Tribal leaders have also hit roadblocks at the local level. The Bay Mills Indian Community in northern Michigan couldn’t get Covid-19 data from surrounding Chippewa County after one of its members who worked as a guard at a local prison reported he was in sustained contact with a coronavirus patient. It took a showdown with the state before the tribal leaders won an agreement to share disease surveillance information with the state corrections department.
“It was a pretty heated exchange with the state, [we] said you guys are not an island,” said Bryan Newland, chair of the Bay Mills Indian Community. “Your officers clock out and go into the community, we need to know about this stuff.”
Newland said Chippewa County continues to refuse to enter into an agreement with the tribe on surveillance and contact tracing. County officials didn’t return repeated requests for comment.
„We had never taken the time to foster a working relationship with our local health department,” Newland said. “There was never an occasion to give a lot of thought to our relationship and how to foster it.”
State officials in Massachusetts this spring cited privacy concerns in turning away a request for coronavirus data from the Wampanoag Tribe of Gay Head/Aquinnah, which had asserted its right as a federally recognized nation and was trying to assist Covid-19 patients released from hospitals, said the tribe’s chair, Cheryl Andrews-Maltais.
The tribe persisted, only to learn the state lumped Native American patients in with those from other racial categories. While it’s since obtained a more thorough breakdown, the delay left the tribe flying blind, she said.
Massachusetts is one of at least two dozen states that either groups Native Americans into an „other“ racial category as part of its coronavirus data, or doesn’t track Native American case or death data at all.
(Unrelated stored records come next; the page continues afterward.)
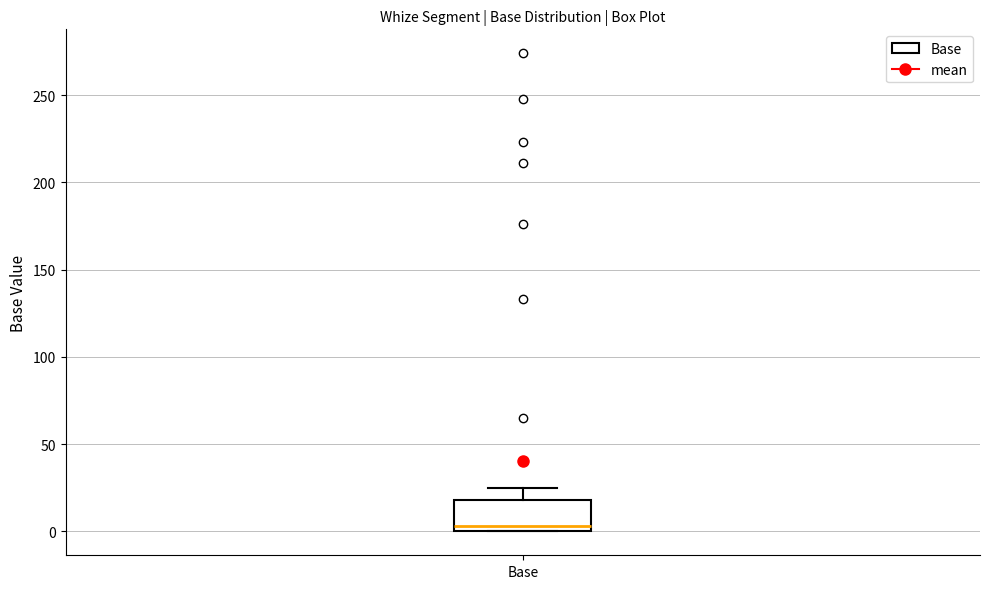

Read this box plot against the y-axis: the position of the median line, the range covered by the box, and the ends of both whiskers. The values are not printed on the chart, so give them approximately, as read against the axis.

median 5, box 0 to 20, whiskers 0 to 25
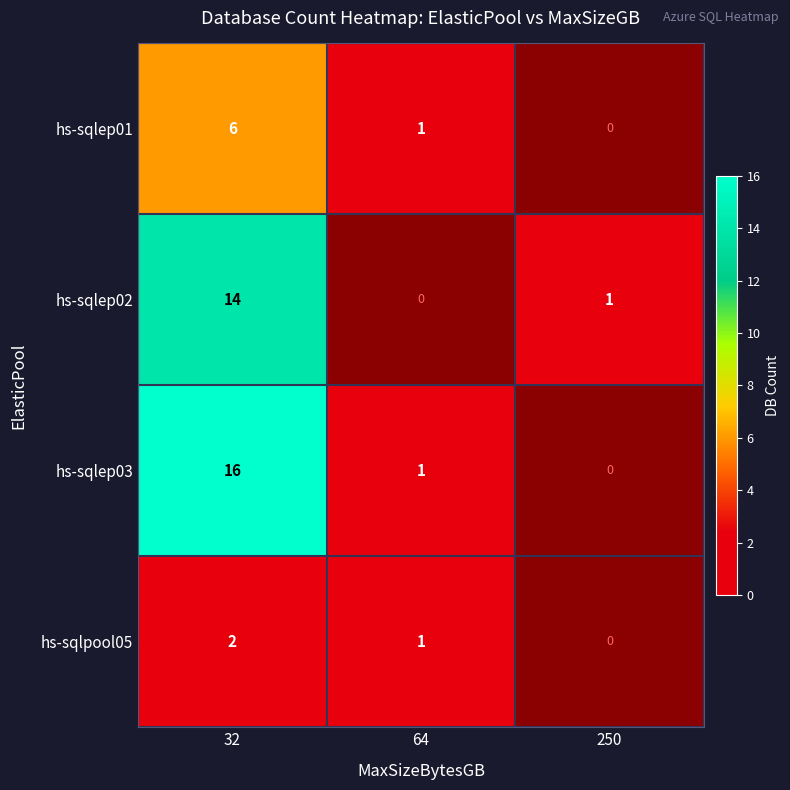

What is the spread (max minus min) of values at 32?

14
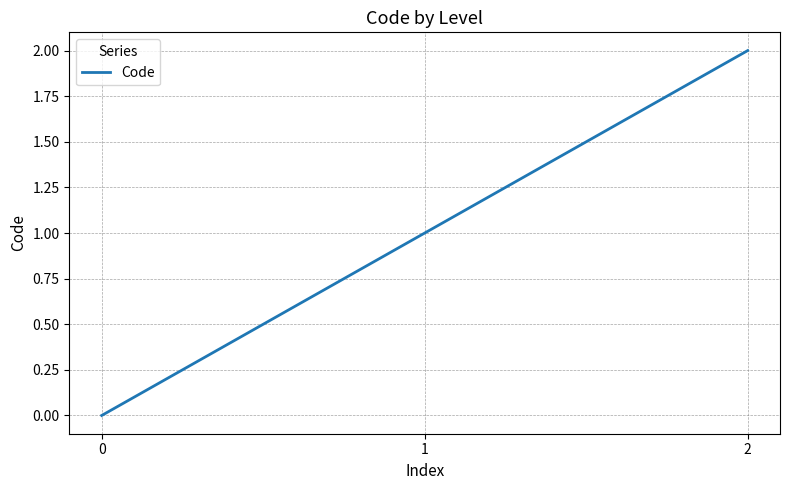

Reading right to left, what are all the values shown in this chart?

2	1	0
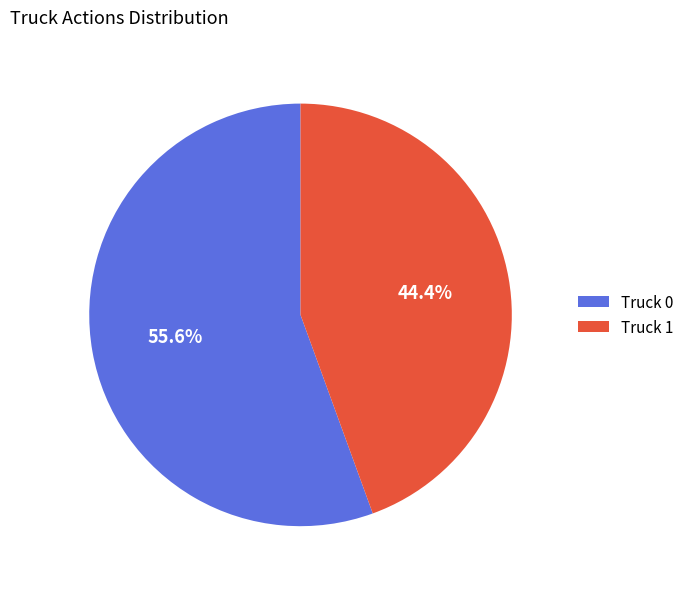

Which category has the biggest portion of the pie?

Truck 0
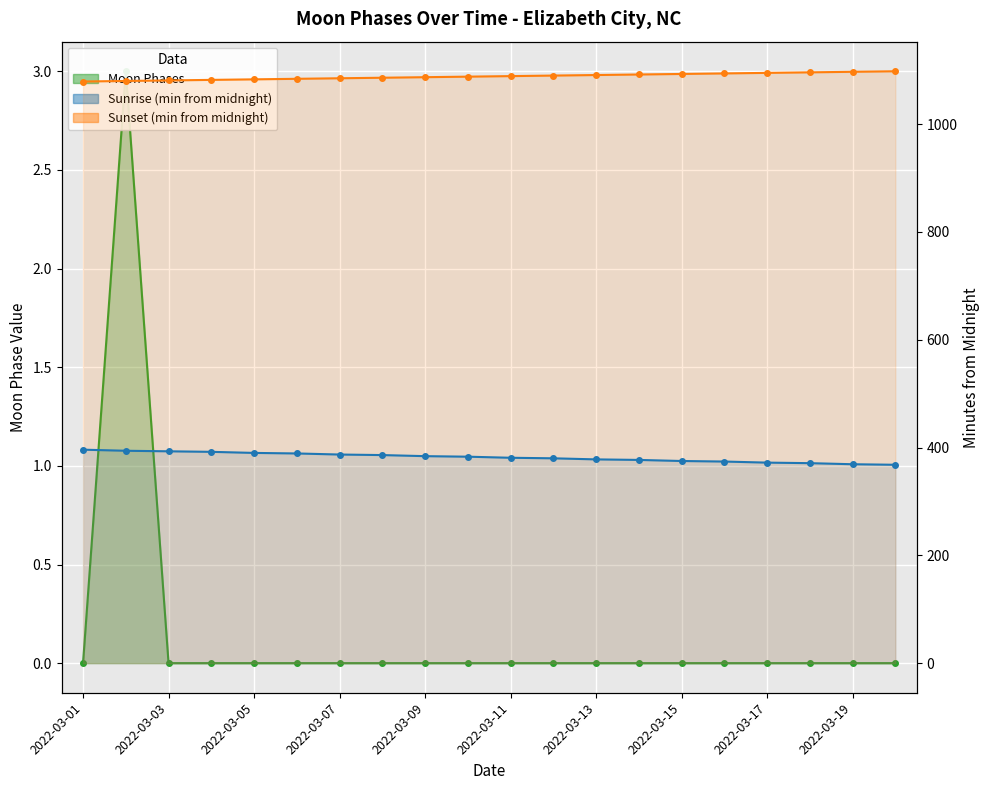

Count the values in the range 0 to 1.

19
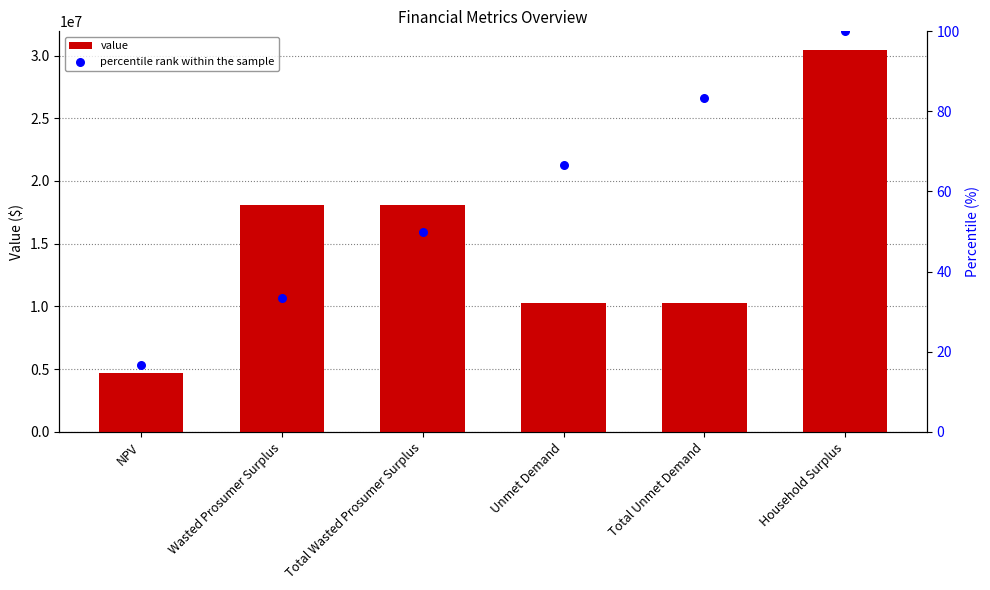

Is the value of value at Wasted Prosumer Surplus greater than the value of percentile rank within the sample at Unmet Demand?

Yes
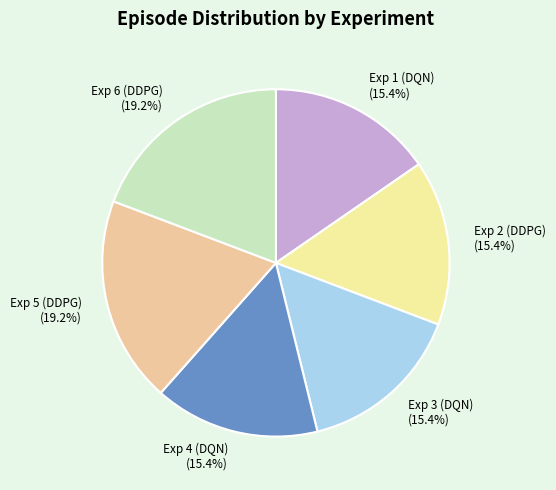

Which has a higher value, Exp 5 (DDPG) (19.2%) or Exp 2 (DDPG) (15.4%)?

Exp 5 (DDPG) (19.2%)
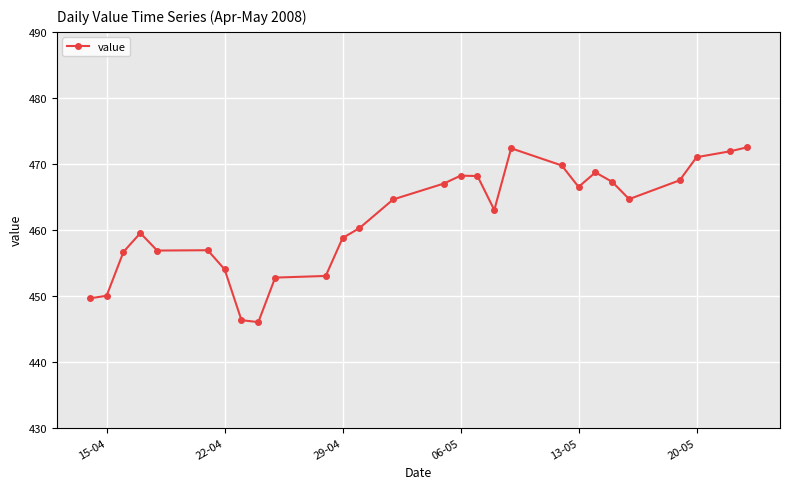

What is the difference between the maximum and minimum values?

26.5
The group includes New York and New Jersey, which have among the largest urban concentrations of American Indians in the U.S.
Tribal leaders attribute the difficulties accessing data to a lack of knowledge of how Native American communities function and local authorities’ lack of interest in working with them.
Tribal organizations are supposed to deal directly with the federal government, because of longstanding federal trust obligations that established them as sovereign entities.
But the Trump administration has largely directed tribes to work with state and local officials on coronavirus issues, including obtaining medical supplies and coordinating response efforts.
That’s left the tribes trying to build new relationships during a public health crisis. The Indian Health Service — the main federal agency charged with caring for American Indians and Alaska Natives — does not keep data on hospitalizations or mortality rates for signs of emerging outbreaks, said Fawn Sharp, the president of the National Congress of American Indians.
Sharp enumerated those and other challenges last week at a briefing of the House Coronavirus Crisis Subcommittee, pointing to limited testing in Native American communities and the routine misclassification of Native Americans in local health data.
“The United States has chronically underfunded every sector of our health and socioeconomic life, creating a crisis in the 21st century that deeply affects our public health, our economy and our social life,” she said.
Yet over the course of the briefing’s subsequent hour and a half of discussions, only a single lawmaker followed up to ask Sharp a question.